Updated: January 7, 2014 6:39AM
Politicians across Indiana and in the region reflected on the death of former South African President Nelson Mandela and his influence on the world of politics.
Mandela died Thursday at the age of 95.
U.S. Rep. Pete Visclosky, a Democrat representing the 1st District in Northwest Indiana, recalled Mandela’s words that, “to deny people their human rights is to challenge their very humanity.”
“This remarkable statesman leaves the world a legacy of compassion, love and optimism for all mankind,” Visclosky said.On Twitter, U.S. Sen. Joe Donnelly, D-Ind., posted, “Mandela’s tireless efforts to bring freedom & equality to all in his home country & the world will continue to inspire us.”
U.S. Sen. Dan Coats, R-Ind., also posted to Twitter, “As a promoter of freedom and a voice for the victims of injustice, Nelson Mandela’s contributions to the world will keep his memory alive.”
U.S. Rep. Jackie Walorski, a Republican representing the 2nd District, said Mandela dedicated his life to the courageous pursuit of peace and justice for all.
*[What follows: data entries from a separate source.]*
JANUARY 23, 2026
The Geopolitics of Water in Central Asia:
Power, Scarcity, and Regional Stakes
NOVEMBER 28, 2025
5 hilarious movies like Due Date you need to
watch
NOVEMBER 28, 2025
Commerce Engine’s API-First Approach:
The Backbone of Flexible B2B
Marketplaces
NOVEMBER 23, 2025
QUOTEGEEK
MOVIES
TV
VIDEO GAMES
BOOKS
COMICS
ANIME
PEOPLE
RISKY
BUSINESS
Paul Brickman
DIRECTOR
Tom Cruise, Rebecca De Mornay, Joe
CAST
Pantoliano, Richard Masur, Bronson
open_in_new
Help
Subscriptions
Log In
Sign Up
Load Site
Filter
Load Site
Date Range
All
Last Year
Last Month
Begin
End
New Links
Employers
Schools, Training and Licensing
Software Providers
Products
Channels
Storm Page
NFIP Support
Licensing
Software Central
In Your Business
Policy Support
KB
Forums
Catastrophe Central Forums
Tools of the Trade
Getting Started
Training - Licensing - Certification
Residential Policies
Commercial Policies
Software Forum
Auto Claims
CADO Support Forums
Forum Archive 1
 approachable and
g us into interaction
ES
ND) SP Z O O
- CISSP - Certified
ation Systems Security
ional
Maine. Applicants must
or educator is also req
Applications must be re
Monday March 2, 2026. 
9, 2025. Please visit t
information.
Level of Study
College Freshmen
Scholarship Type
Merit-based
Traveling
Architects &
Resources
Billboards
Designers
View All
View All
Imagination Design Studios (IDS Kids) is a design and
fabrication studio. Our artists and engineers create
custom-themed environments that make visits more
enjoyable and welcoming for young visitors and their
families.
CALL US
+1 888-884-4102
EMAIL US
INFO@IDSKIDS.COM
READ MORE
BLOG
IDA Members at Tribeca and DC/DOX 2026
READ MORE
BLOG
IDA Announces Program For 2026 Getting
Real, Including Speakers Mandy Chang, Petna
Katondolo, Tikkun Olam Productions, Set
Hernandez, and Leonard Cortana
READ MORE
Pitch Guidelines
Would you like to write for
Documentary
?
She called his death tragic but said his legacy will inspire others to keep changing the world for the better.
Gary Mayor Karen Freeman-Wilson said Mandela served as a symbol of freedom and courage for muliple generations.
“If you think of his imprisonment,” Freeman-Wilson said, “and how he cam out as a victor, you can’t help but admire him and be inspired by him.”
“He always treated others the way he wanted to be treated.” she added, “I find that personally to be a great example.”
Former Gary Mayor Richard Hatcher said he feels a deep sadness at the loss of a great man. While serving with TransAfrica, Hatcher worked to free Mandela from prison, and also helped to write a new constitution after the South African leader was elected president.
Hatcher said Mandela’s courage to stand against tyranny and his compassion to forgive those who stood against him will be his greatest legacy.
“He became president, and South Africa has been one of the most peaceful countries in the world, not just in Africa,” Hatcher said. “They have built an integrated economy, working together for the good of the country.”
Hatcher said he hopes those lessons will not be lost on politicians who may attack the first U.S. African-American president simply because of his race. He said such behavior by a few elected officials insults many Americans, black and white, who believe in fairness and justice.
“Out of the truly sad death of Nelson Mandela,” he said, “one of the things that comes out of this, maybe people will have some second thoughts about their actions.”